Without knowing your specific camera, but being very accustomed to shooting with cameras that tend to overexpose by default, here are my suggestions - try them out and see if they work for you as well as they do for me...I've used these techniques and settings through 4 different cameras and it's always given me dead-on accurate, reliable metering.
First, I'd use 'center weighted' metering mode rather than evaluative. I find it tends to do a better job of allowing your subject to get metering priority, but still metering the whole scene as needed - you may still get slight blown backgrounds, but will almost never get underexposed subjects.
Second, I'd dial in some EV compensation - usually it doesn't take much. With my last few cameras, I have used - 0.3 of EV dialed in all the time...that combined with center-weighted metering seems to handle the backgrounds just enough in tough lighting to avoid bad blowout, and still getting subjects properly metered.
Third, I'd try using your dynamic or automatic lighting compensation mode - not sure what Canon calls theirs or which settings it has available to it - but these are usually modes designed to recover underexposed shadow areas a bit in tricky lighting. By center-weighting then intentionally dialing in EV for underexposure, it allows you to handle highlights nicely, while the dynamic range optimization/lighting control function brings up the underexposed bits, with the end result usually being a very nicely metered scene even with very mixed lighting.

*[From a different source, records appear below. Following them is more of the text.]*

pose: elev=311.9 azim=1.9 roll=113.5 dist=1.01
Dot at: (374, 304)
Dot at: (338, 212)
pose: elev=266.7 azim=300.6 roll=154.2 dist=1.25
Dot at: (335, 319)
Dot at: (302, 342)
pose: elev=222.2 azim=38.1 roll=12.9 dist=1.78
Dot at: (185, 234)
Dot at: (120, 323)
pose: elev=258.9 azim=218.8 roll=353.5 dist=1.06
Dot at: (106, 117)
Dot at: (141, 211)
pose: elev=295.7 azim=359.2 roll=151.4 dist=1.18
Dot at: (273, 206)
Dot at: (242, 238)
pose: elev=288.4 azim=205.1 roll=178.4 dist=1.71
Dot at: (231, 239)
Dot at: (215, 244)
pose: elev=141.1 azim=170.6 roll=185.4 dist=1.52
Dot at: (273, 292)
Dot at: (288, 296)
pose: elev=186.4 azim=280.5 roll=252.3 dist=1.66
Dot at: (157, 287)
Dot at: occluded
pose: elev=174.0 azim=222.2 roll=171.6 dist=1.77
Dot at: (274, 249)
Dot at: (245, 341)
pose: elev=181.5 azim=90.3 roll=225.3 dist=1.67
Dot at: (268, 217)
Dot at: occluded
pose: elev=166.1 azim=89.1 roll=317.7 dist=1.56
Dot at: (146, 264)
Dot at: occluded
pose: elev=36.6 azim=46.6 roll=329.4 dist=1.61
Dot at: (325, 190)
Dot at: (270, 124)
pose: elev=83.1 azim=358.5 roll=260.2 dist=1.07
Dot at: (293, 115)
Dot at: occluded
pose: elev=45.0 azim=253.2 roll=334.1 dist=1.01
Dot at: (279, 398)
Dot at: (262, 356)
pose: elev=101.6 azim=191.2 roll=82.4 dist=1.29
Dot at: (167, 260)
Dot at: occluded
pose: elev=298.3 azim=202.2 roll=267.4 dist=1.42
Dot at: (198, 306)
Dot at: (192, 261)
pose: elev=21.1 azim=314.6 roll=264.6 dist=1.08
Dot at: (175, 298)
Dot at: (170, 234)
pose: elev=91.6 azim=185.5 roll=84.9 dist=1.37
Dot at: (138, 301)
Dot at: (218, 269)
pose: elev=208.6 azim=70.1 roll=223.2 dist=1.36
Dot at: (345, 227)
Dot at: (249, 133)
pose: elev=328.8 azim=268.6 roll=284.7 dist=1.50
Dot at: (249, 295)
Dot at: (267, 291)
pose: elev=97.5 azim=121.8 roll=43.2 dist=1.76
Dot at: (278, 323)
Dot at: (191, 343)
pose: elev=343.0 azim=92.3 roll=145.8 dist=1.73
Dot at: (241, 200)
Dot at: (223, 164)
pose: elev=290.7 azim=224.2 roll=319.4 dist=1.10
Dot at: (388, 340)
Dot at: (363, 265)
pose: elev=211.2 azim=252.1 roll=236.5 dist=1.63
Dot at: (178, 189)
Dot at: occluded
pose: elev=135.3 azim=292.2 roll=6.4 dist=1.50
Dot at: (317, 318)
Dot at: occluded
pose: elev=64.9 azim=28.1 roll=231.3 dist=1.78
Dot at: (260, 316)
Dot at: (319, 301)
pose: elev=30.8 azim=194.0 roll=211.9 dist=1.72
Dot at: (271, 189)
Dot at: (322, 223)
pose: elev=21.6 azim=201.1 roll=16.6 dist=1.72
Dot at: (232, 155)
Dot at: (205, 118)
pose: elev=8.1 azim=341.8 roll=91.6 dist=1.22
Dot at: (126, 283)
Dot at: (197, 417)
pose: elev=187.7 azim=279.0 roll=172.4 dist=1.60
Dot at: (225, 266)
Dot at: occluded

Those are my 'all the time' settings. Of course, depending on how bad the mixed lighting is, and how challenging the highlights and shadows, you might just be pushing beyond the capability of your camera to capture the scene - in which case you have to move to another solution - using either fill flash to illuminate a subject against a bright background by metering that background and letting the flash illuminate the subject, or taking multiple shots and stacking them in post processing for an HDR which can handle the greater dynamic range.